Дед Мороз! Дорогой Дед Мороз! Пришли мне на Новый Год лето. Прямо среди зимы, и что бы все знали, что это я попросил. Ну или хотя бы весну. Но что бы все знали, что это я попросил. Что это моя весна.
Тоска иногда сжимает мне виски так, что из носа течёт кровь. Мне сказали, что это давление, но это тоска, мне виднее. Это же моя кровь течёт. А иногда тоска уходит, и я начинаю замечать то, чего не замечают те, кто думает, что я этого не замечаю, потому что не знают что я это замечаю. Город знает что я это замечаю, и охотно показывает мне это. И это не объяснить, не описать. Как не старался бы я нарисовать это красками, словами, эмоциями – это личное для каждого. То как я это вижу можно увидеть так же, прожив мою жизнь с первого по последний день. А пытаться поделиться этим с кем-то, всё равно что сыпать одинаковые специи в разные блюда. Одинакового вкуса не будет. Мне жаль что когда Семёнов умер, его маленький внутренний мирок умер вместе с ним. Нам его так и не посмотреть. Впрочем если бы он был жив, мы тоже не увидели бы его. Но! ЭТО видело бы его. Даже нет, маленький мирок Семёнова был бы частью ЭТОГО, а теперь этого мирка нет. Мне жаль этот мирок как старый деревянный дом, который сносят, а на его месте строят новую девятиэтажку. Девятиэтажка, конечно, лучше, но дом жалко. А ещё лучше небоскрёб, но в девятиэтажке жила тётя, жила в другом мире, который помню только я. А в деревянном доме я сам жил, деревянный дом ещё есть, но скоро его не будет. Скоро и меня не будет. И страна в которой жили мои игрушки – станет сказочной. А сны которые мне снились – они не сохранятся даже на магнитной ленте.
Мой маленький мирок вмещает в себя много людей. И к каждому из них у меня своя привязанность. Кто-то ценен для меня как друг, кто-то ценен как враг. Но каждому там есть место. Когда я умру, эта привязанность исчезнет. Наверное когда умирают те кто нас знает, у нас как у бриллианта пропадает грань… Те кто заживо сжигают детей напалмом, выкалывают глаза собакам, пинают беременных женщин в живот они, конечно, не очень похожи на бриллианты, но кто-то говорил мне что Иисус их любит. Так вот: одна грань. Их могут быть миллионы, миллиарды – но смерть каждого кто нас знает – минус одна грань. Те кто совсем забыт – они не круглые. Их совсем нет. Значит нельзя всех называть бриллиантами, наверное. Думаю это утешит кошку. У меня в подвале недавно кто-то повесил кошку.

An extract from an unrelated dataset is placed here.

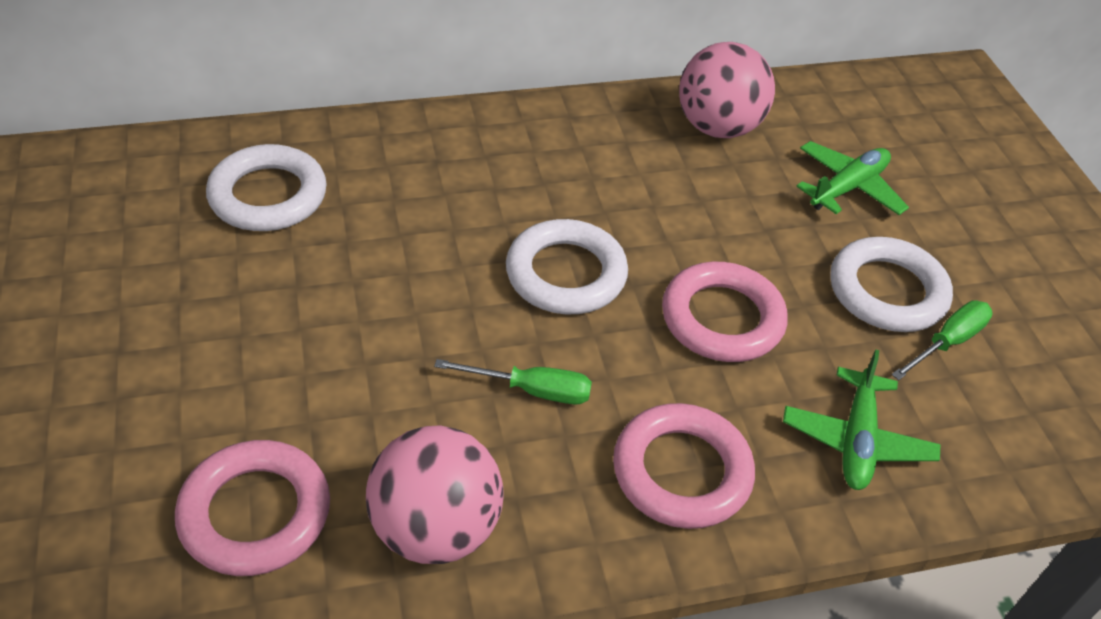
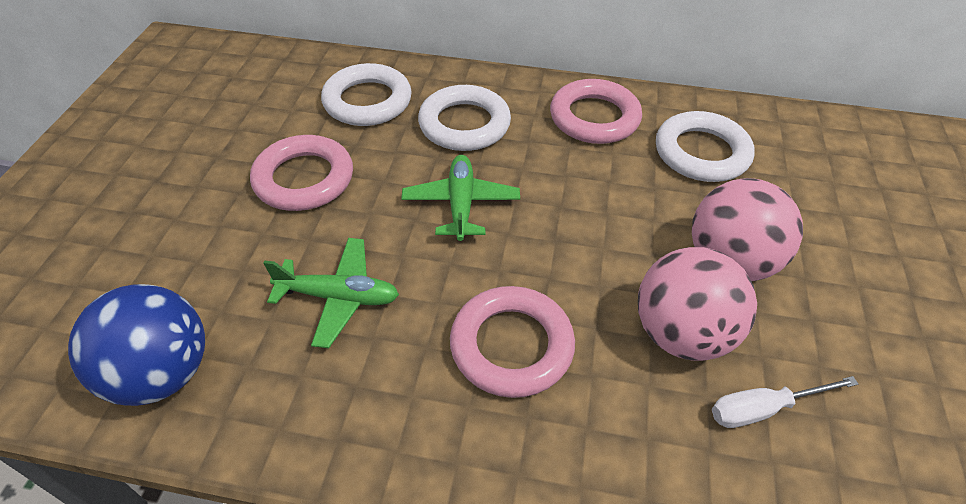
blue ball: none = 0 -> [68,284,205,406] = 1
green screwdriver: [434,359,592,404] [892,300,993,380] = 2 -> none = 0
white screwdriver: none = 0 -> [712,376,858,428] = 1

Я пытаюсь не замечать своей печали. Наливаю кофе по утрам в чашку. Одеваюсь теперь медленно. Застёгиваю часы на правой руке, так привык. Чищу зубы, умываюсь – после того как оделся, это потому, что хочу видеть себя опрятным в зеркале. Читаю уже редко. Плохо вижу вдалеке. Я не люблю вытирать пыль, мыть пол. Не потому, что я против чистого пола, а потому, что не люблю вытирать пыль и мыть пол. Кофе я тоже не очень люблю ,и даже не знаю зачем наливаю его утром в чашку. А улица, она стала совсем другая. Когда я иду по ней летом, мне кажется, что зимой она будет больше похожа на ту, которая была в детстве. Приходит зима – и я думаю, что летом она была больше похожа. Решительно больше. А она совсем не похожа. Никогда. Всё сильно поменялось. Мне в детстве так хотелось перемен, я так любил всё новое, а теперь мне жалко каждый кленовый куст который вырубают в моём квартале. Меня пугает каждая новая вывеска. Я бы даже лёг под ковш бульдозера который сносит деревянный дом, если бы знал, что он остановится. Хрена с два он остановится.

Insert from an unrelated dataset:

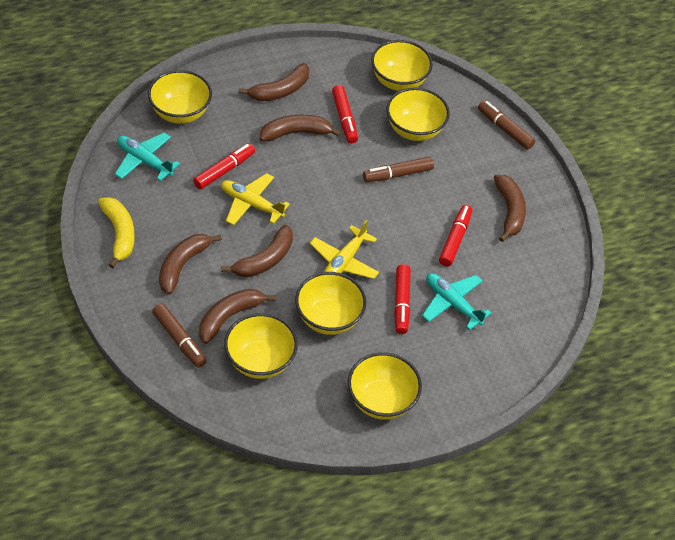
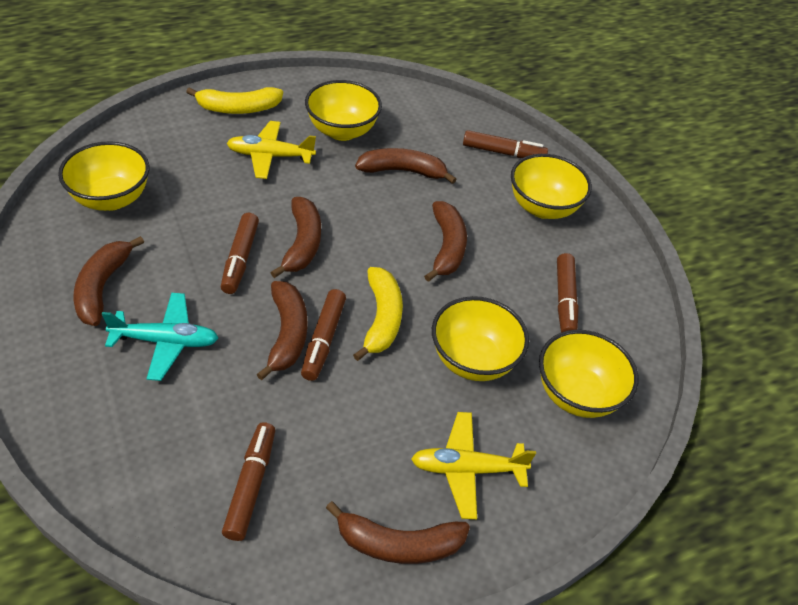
brown marker: [152,303,207,368] [363,157,434,182] [478,100,535,150] = 3 -> [221,213,259,294] [222,422,275,541] [301,289,346,381] [463,130,548,158] [557,253,579,332] = 5
red marker: [193,143,255,190] [332,85,358,143] [394,264,411,334] [439,205,472,267] = 4 -> none = 0
turquoise plane: [115,132,180,181] [422,273,492,330] = 2 -> [102,293,218,381] = 1
yellow banana: [98,197,135,268] = 1 -> [186,87,283,114] [353,267,403,361] = 2
yellow bowl: [148,70,212,124] [224,313,298,379] [295,272,367,335] [348,352,422,420] [371,40,433,91] [387,87,450,141] = 6 -> [58,141,149,211] [305,80,382,141] [432,296,529,381] [511,154,592,219] [539,330,638,418] = 5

Я полюбил шерстяные вещи. Всё болит. Мне больше нравится говорить, чем слушать. Ещё пара лет и я буду ходить в парк, чтобы кормить голубей, наверное…

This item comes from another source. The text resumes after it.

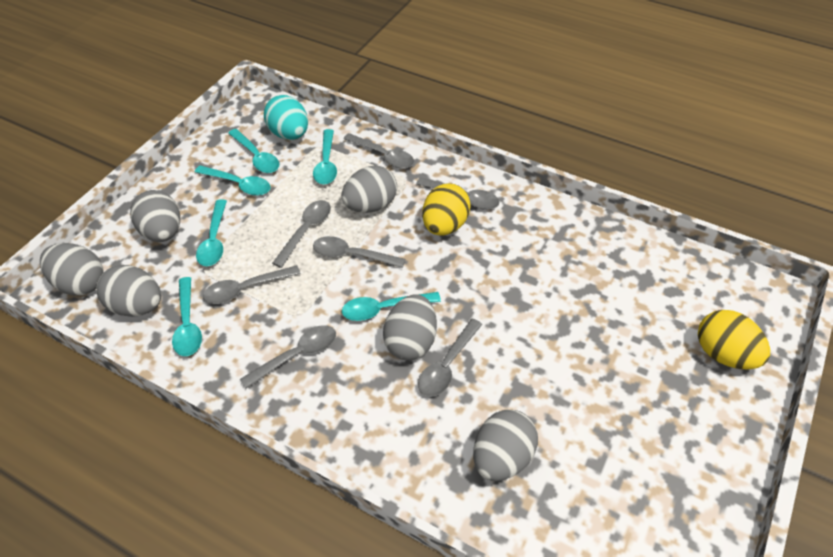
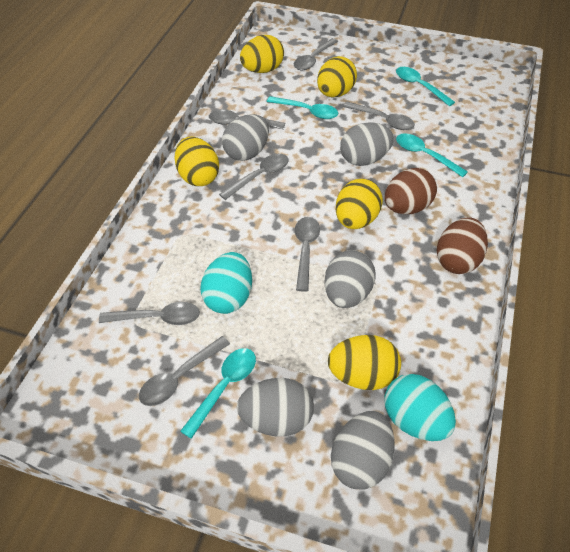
brown egg: none = 0 -> [385,168,437,214] [436,217,488,274] = 2
grey egg: [40,243,103,296] [96,265,161,317] [130,190,180,242] [342,165,397,213] [383,295,437,360] [473,410,538,481] = 6 -> [222,114,269,161] [237,378,314,436] [324,250,376,308] [331,411,395,490] [340,122,394,166] = 5
turquoise egg: [264,95,308,140] = 1 -> [200,252,252,314] [384,374,456,441] = 2
turquoise spoon: [172,277,202,356] [195,165,271,196] [196,199,227,266] [228,129,279,173] [313,129,337,184] [342,292,441,321] = 6 -> [180,348,256,439] [267,96,338,119] [396,67,455,106] [396,133,468,177] = 4
yellow egg: [422,183,471,236] [698,310,770,369] = 2 -> [175,137,219,186] [240,35,284,73] [317,56,357,98] [328,335,401,390] [336,179,383,229] = 5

Никогда не видел маленьких голубей. Птенцов…
Украина меняла президента, северная Африка кипела народными волнениями, умер Гэри Мур, в Россию вернулась Полиция, у Казакова нашли рак. Жизнь продолжалась. Нам всем обещали, что она будет долгой.
Здравствуй, Дед Мороз! Я начинаю сомневаться, что в Великом Устюге есть почтовая служба. Мне говорили что есть. Но за столько лет, ты не разу не ответил. Я выяснил, что в детстве, это не ты приходил ко мне с подарками. Это Игорь Борисович приходил. Я не сержусь, потому, что знаю, ты один и ко всем не успеешь. Но подарки ему, конечно, дал ты. Игорь Борисович уже умер, так что если ты попросишь ещё кого ни будь ко мне зайти, то напиши мне письмо, и пусть он мне его передаст. А желание я не буду говорить, потому что ты всё равно ещё ни разу его не выполнил. Так что выбери сам что-нибудь. Я бы хотел сходить в школу на «ёлку», но меня не пускают ,потому что мне уже много лет. Скажи им пусть пустят. Я не виноват что мне столько лет.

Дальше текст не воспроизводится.